We quickly fell in love with the Olde English "Babydoll" Southdown sheep.

They met our need for grass and weed control and we loved how their small size would be much easier to handle than many other farm animals. In 2019, we purchased two wethers from Missouri and last fall we added twin lambs from Indiana. It has been such a joy to see our girls interact with our sheep.

The sheep have such a sweet temperament and will come right up and eat out of their hands. When our girls are old enough, I hope they will show sheep in 4-H like my grandmother once did. 

Since we already had a shelter for the sheep, we did a little more research and settled on adding jumbo Pekin ducks, Buff ducks and chickens to the farm.

With access to our large pond, all of our poultry free-range and we love having farm fresh eggs! Ducks are a great addition to any homestead. There are many benefits, but for us, one big one is that ducks have an insatiable appetite for bugs and grubs making them a great organic choice for pest control.

They nose their bills through the top inch of soil in hopes of finding anything that moves – including parasites which could be deadly to our sheep, alpacas, and llama. We fully believe we also have fewer ticks and mosquitoes than a normal farm due to raising ducks and chickens. 

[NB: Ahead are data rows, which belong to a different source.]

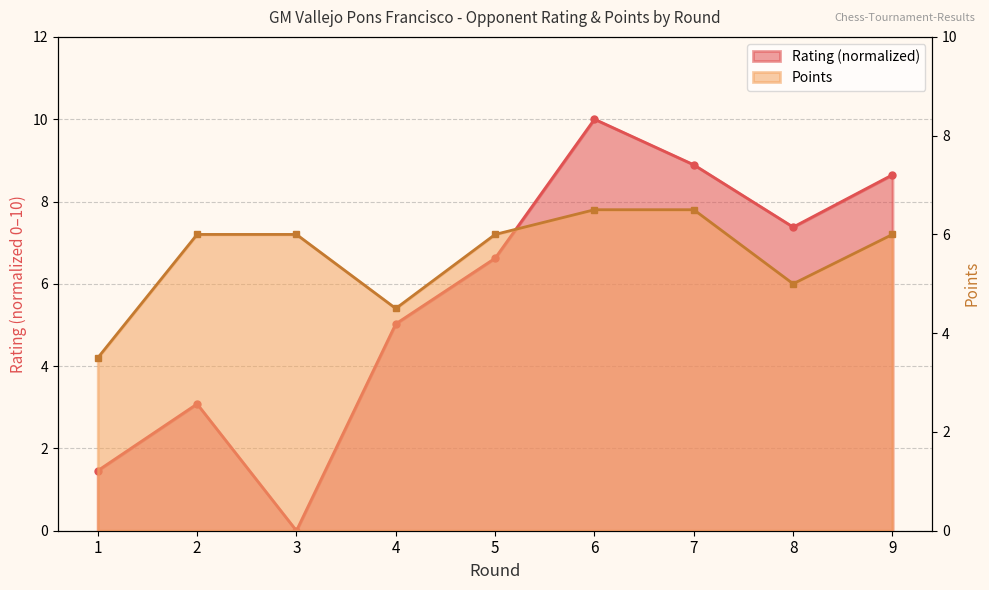

How many values in the Points series are below 6?

3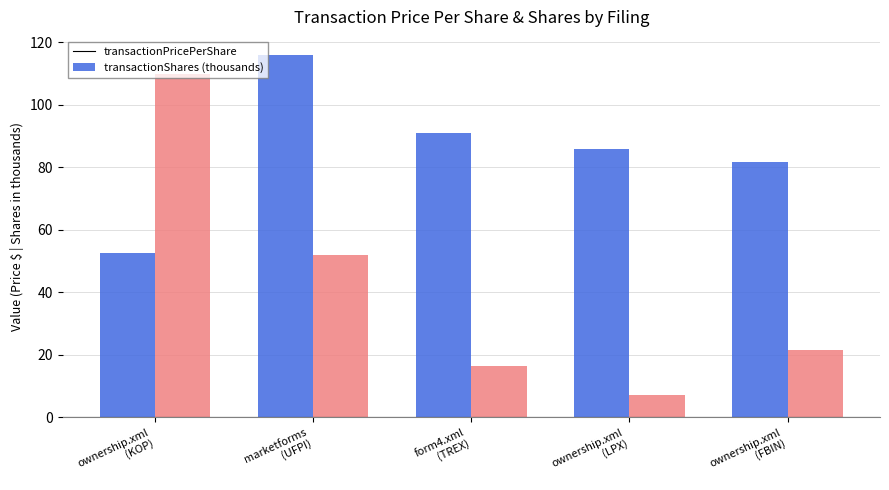

What is the lowest value of the transactionShares (thousands) series?

7.2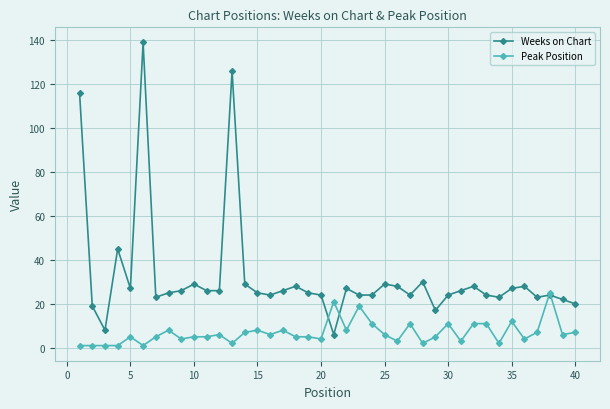

Which series has the largest total across all categories?

Weeks on Chart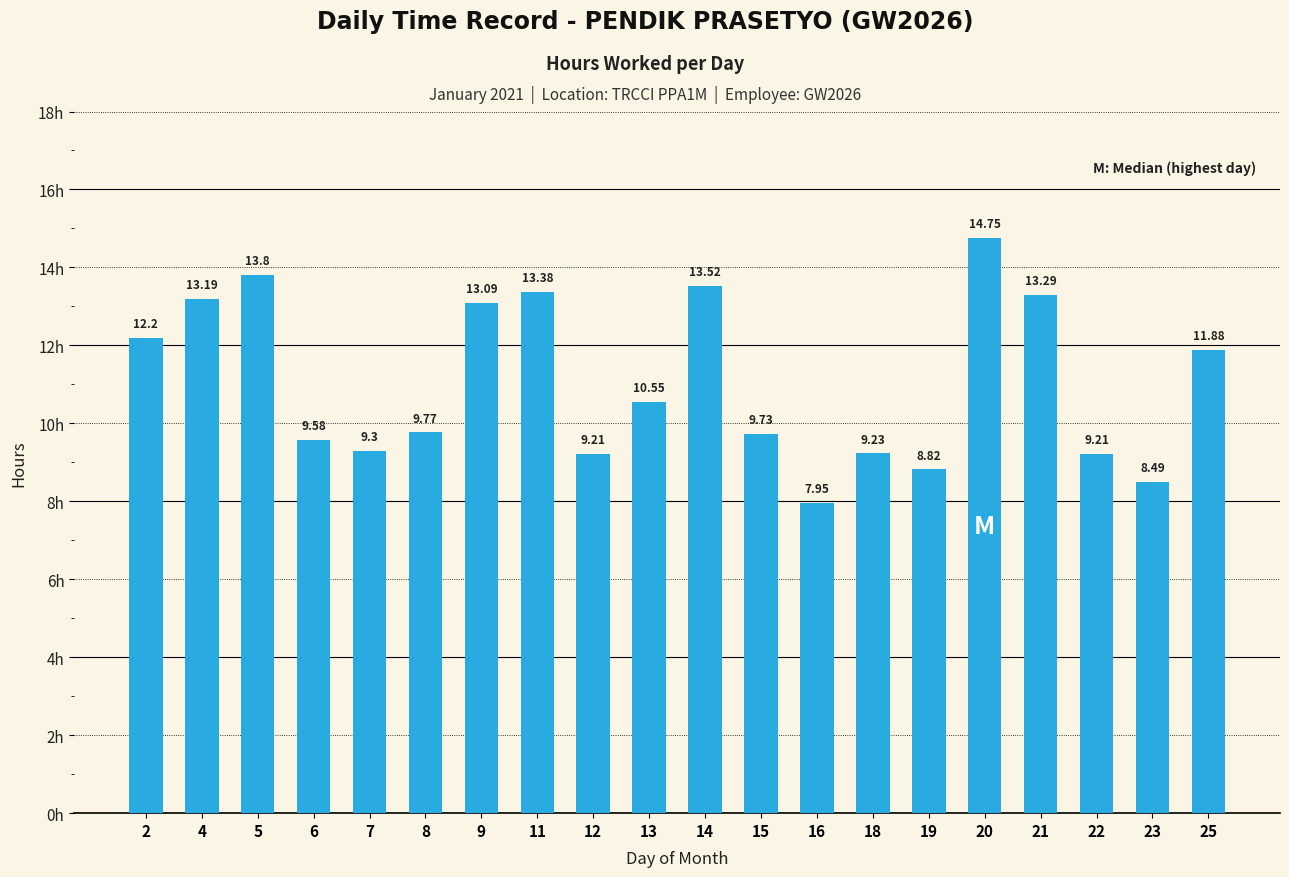

What is the difference between the maximum and minimum values?

6.8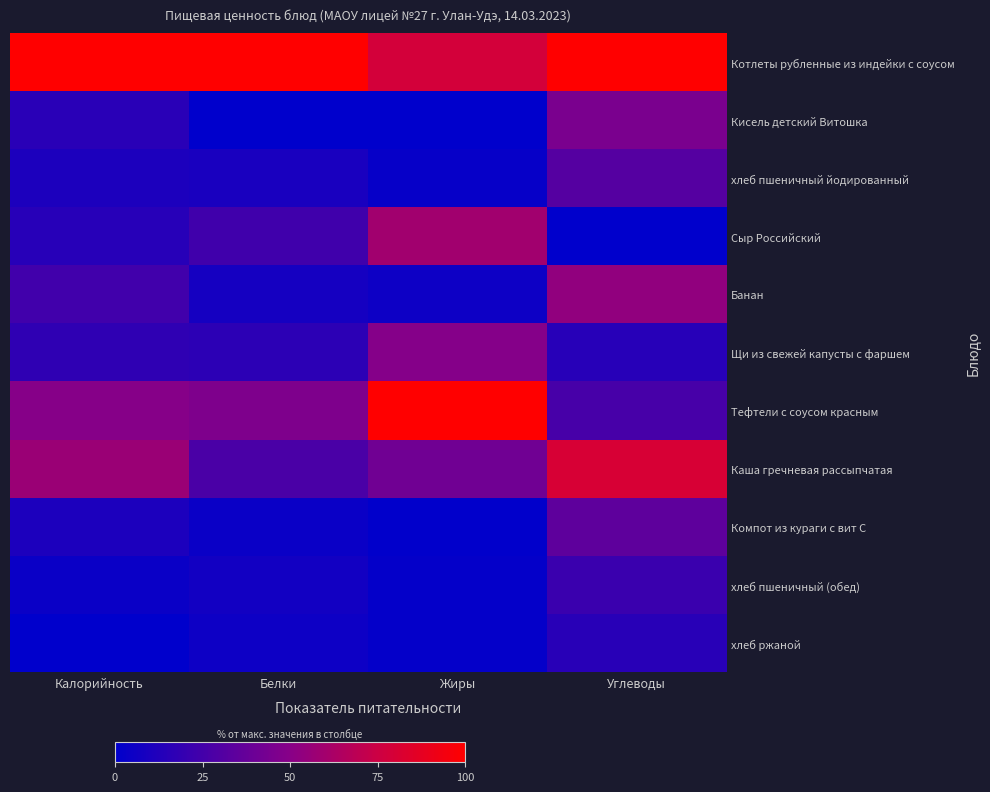

Which has a higher value, Углеводы or Калорийность?

Углеводы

Our animals give us great fertilizer that we use for gardening. We love how all the animals work together to help us strive toward sustainable living. We’ve been able to say goodbye to toxic, costly pest control solutions as well as store-bought fertilizer.

Predator Protection 

With smaller farm animals, safety has always been upmost importance. My husband and I built the fencing ourselves and while we felt it was secure, we knew we should also consider adding a large guard dog or llama to the farm. Did you know that llamas can instinctively bond with other animals and provide a high level of protection from predators like a coyote? After talking to other sheep owners, we decided a llama would be the best option for us. We loved that they would eat the same things as our sheep and alpacas and we were lucky enough to find a llama that had previously been with Southdowns.

Family Hobby Farm

I hope this gives you a glimpse into our "why" for starting a hobby farm and how we've prepared for them along the way.

In our area it is not common to raise Babydoll sheep, ducks, chickens or own a llama and alpacas, but we wouldn't have it any other way. We are continually learning and looking for ways to become more self-sufficient. This was our first year to harvest the wool fiber and we look forward to using it to make Christmas ornaments as well as other items. It seems like our favorite days are ones spent outside watching the animals interact or our girls helping care for them. We are always learning something new and I love that we get to do it together as a family.